(Beginning of Excerpted text)
Nicholas Hytner directs and Alan Bennett scripts this Toronto title which is set in Yorkshire during the First World War
Dir: Nicholas Hytner. UK. 2025. 113mins
A sprawling First World War period comedy drama about a British choir reaching for normalcy through performance, The Choral boasts a humorous approach to a community’s inability to directly speak about the horrors of war. Ralph Fiennes plays Dr. Henry Guthrie, a conductor whose exacting exterior hides a man in mourning who is called on to be the choir master in the provincial town of Ramsden, Yorkshire. Visually influenced by the work of painter John Singer Sargent, The Choral is a narratively jumbled film whose unrestrained sweetness and adept ensemble tie up some of the film’s looser ends.
Broad generational appeal
Director Nicholas Hytner has previously made distinctly British works including Allelujah, The Lady In The Van, The History Boys, and The Madness Of King George; he is also a prolific theatre director. This Sony Pictures Classics release should gather plenty of momentum after its Toronto premiere towards a November 7 UK release and December 25 US bow. Fiennes is coming off an Academy Award nomination for best actor with Conclave—another costume play about breaking norms during a moment of instability—and his steady presence may also court audiences. With a supporting cast filled with equally dependable character actors such as Roger Allam and Lyndsey Marshal, alongside newcomers Jacob Dudman and Taylor Uttley, The Choral’s vibrant mix of talent should help it retain some broad generational appeal.
Written by longtime Hytner collaborator Alan Bennett, who also wrote Lady In The Van, The History Boys and The Madness Of King George, the film initially follows best friends Ellis (Uttley) and Lofty (Oliver Briscombe), two 17-year olds who are just young enough not to be conscripted. While a cheeky Ellis sees the war as an opportunity to romance the women left behind, Lofty delivers telegrams to the families of casualties. Hytner then changes perspective to mill owner Alderman Duxbury (Allam), who is in need of young men to stage the choral society’s next performance as most of the existing members are away at war.
The choral society’s audition serves to introduce us to the film’s talented cast. There’s Mary (Amara Okereke, a fantastic find here), a devout Salvation Army volunteer with the voice of an angel; a teenage Mitch (Shaun Thomas), who’s immediately smitten by Mary; the saucy sex worker Mrs. Bishop (Marshal) and Bella (Emily Fairn), a woman awaiting the return of MIA boyfriend Clyde (Dudman). Each character seems to cross snobby society’s usual class boundaries. But with the war decimating their ranks, Duxbury puts aside convention to keep the choir running.
(End of Excerpted text)
(Beginning of Recorded information)
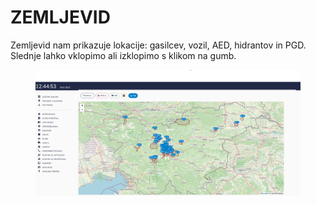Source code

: # ZEMLJEVID

Zemljevid nam prikazuje lokacije: gasilcev, vozil, AED, hidrantov in PGD. Slednje lahko vklopimo ali izklopimo s klikom na gumb.

<figure><img src=".gitbook/assets/image (257).png" alt=""><figcaption></figcaption></figure>
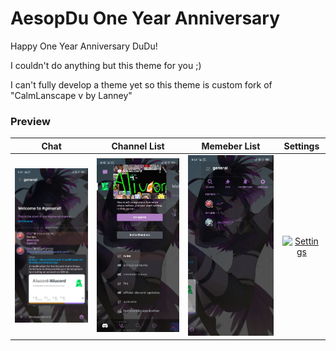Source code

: # AesopDu One Year Anniversary
Happy One Year Anniversary DuDu! 

I couldn't do anything but this theme for you ;)

I can't fully develop a theme yet so this theme is custom fork of "CalmLanscape v by Lanney"

### Preview
| Chat | Channel List | Memeber List | Settings |
| :---: | :---: | :---: | :---: |
| [<img alt="Chat" src=Chat.jpg width="240">](https://github.com/Enderxity/AesopDuXAliucord/blob/main/Chat.jpg?raw=true) | [<img alt="Channel List" src=ChannelList.jpg width="240">](https://github.com/Enderxity/AesopDuXAliucord/blob/main/ChannelList.jpg?raw=true) | [<img alt="Member List" src=MemberList.jpg width="240">](https://github.com/Enderxity/AesopDuXAliucord/blob/main/ChannelList.jpg?raw=true) | [<img alt="Settings" src=Settings.jpg width="240">](https://github.com/Enderxity/AesopDuXAliucord/blob/main/Setiings.jpg?raw=true) |
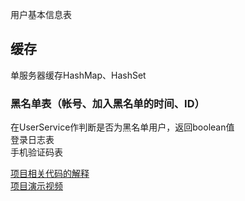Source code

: 用户基本信息表  
## 缓存
单服务器缓存HashMap、HashSet  
### 黑名单表（帐号、加入黑名单的时间、ID） 
在UserService作判断是否为黑名单用户，返回boolean值   
登录日志表  
手机验证码表  
  
[项目相关代码的解释](https://mp.weixin.qq.com/s?__biz=MzU4NDQwMTU3Nw==&tempkey=OTkxX3F5eUVNcUc4WGFURGJsMjU2WkZSSHJ0TkEzRmZhcXJkU0tKMUN5TDg3N0NJQS1ESWVOVE1vMjctT3kzWHFwaF92b3paMjFDVWNhMmFobGhlSFJ4dThpajhrUHlTNHJKOGczS3dNd1Q4RmtYQkpFR0NUaTZRbl9aR2lqRzJzdDdfT2NpXzVjNXhQeFpzY3diS2xRWEx5NUwwWlVLZTB5dkNjMGZvX2d%2Bfg%3D%3D&chksm=7d9b16fe4aec9fe87bfc27506b7aace115dd3857be0fe1a8ec4c353728a5892e29633c2b83b2#rd)  
[项目演示视频](https://www.bilibili.com/video/av40414697)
(End of Recorded information)
◆ **Directive**: In the review of The Choral, whose work as a painter visually influenced the film?

◆ **Response below**: John Singer Sargent